EXERCISE DIRECTIONS:
Could you retype the lines below, starting at the line holding "8: 0.0239 -> 0.019" and stopping at the line holding "2 БЛЮДО: 20 -> 42", inclusive? Copy them exactly and drop the images.

EXTRACTED INFORMATION:

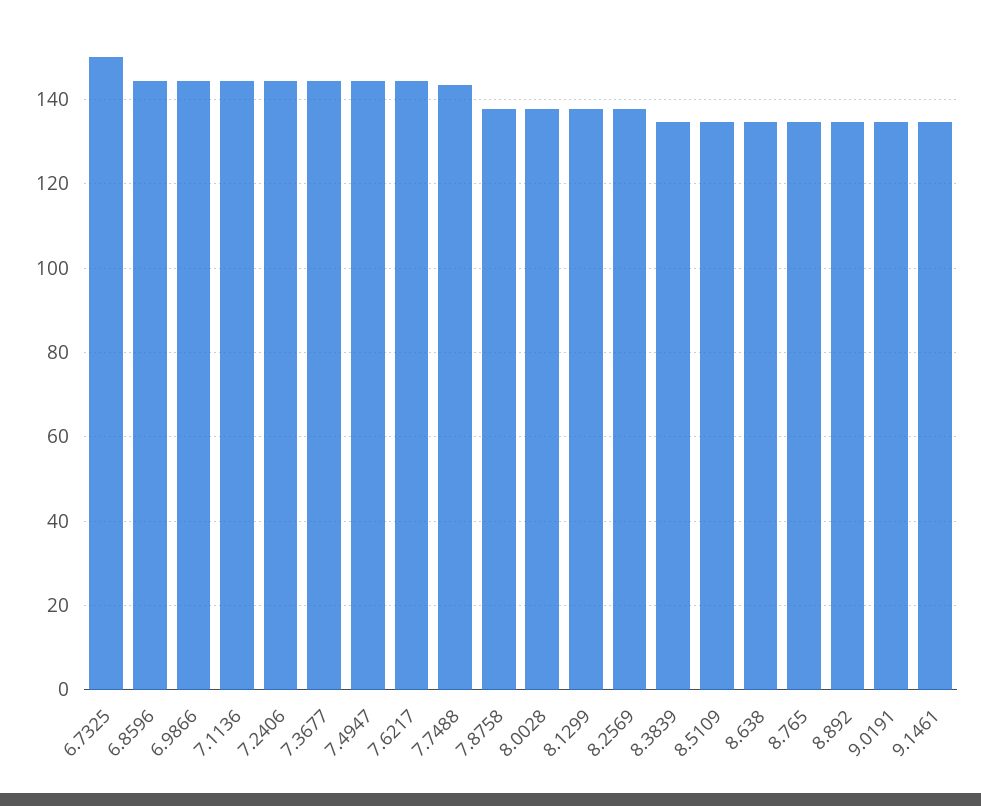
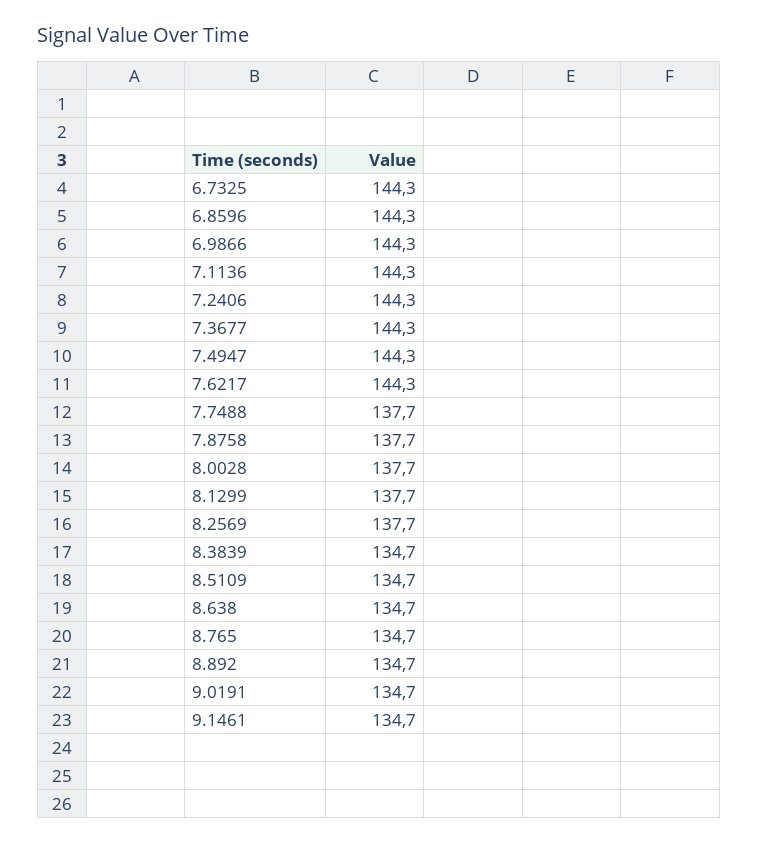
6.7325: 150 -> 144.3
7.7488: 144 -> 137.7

* * *

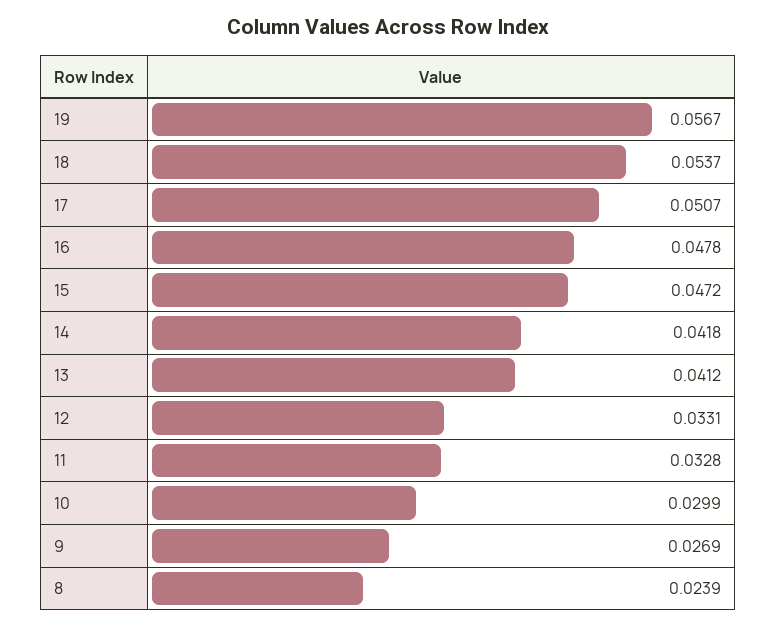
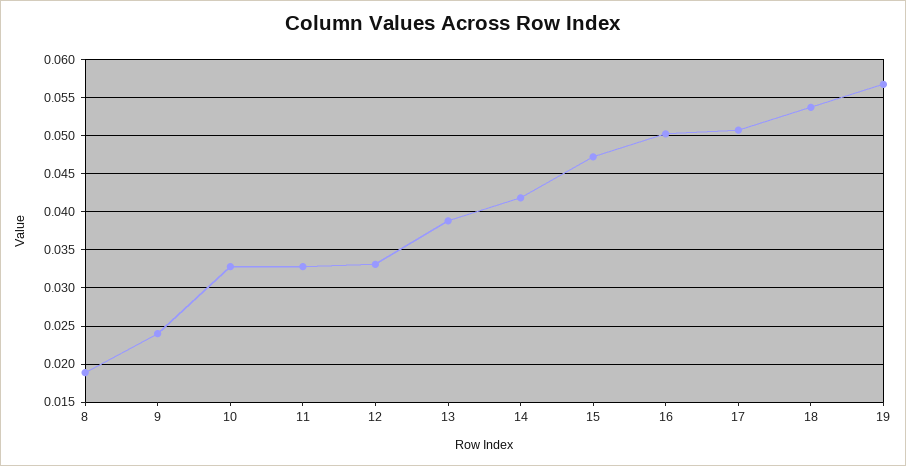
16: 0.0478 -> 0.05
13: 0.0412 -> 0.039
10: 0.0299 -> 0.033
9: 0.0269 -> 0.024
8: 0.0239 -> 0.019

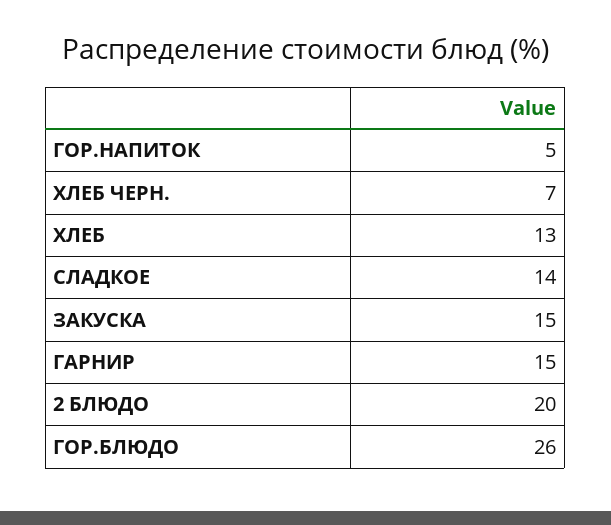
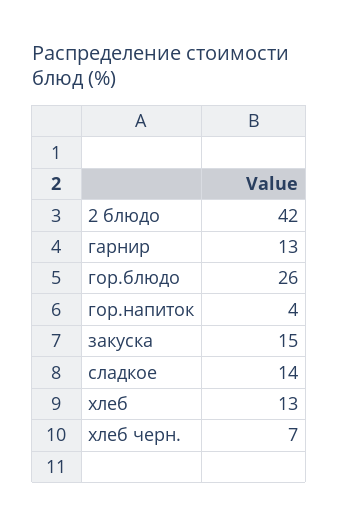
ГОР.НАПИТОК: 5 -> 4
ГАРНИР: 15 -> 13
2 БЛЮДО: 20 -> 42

RESPONSE TO THE EXERCISE:
8: 0.0239 -> 0.019

ГОР.НАПИТОК: 5 -> 4
ГАРНИР: 15 -> 13
2 БЛЮДО: 20 -> 42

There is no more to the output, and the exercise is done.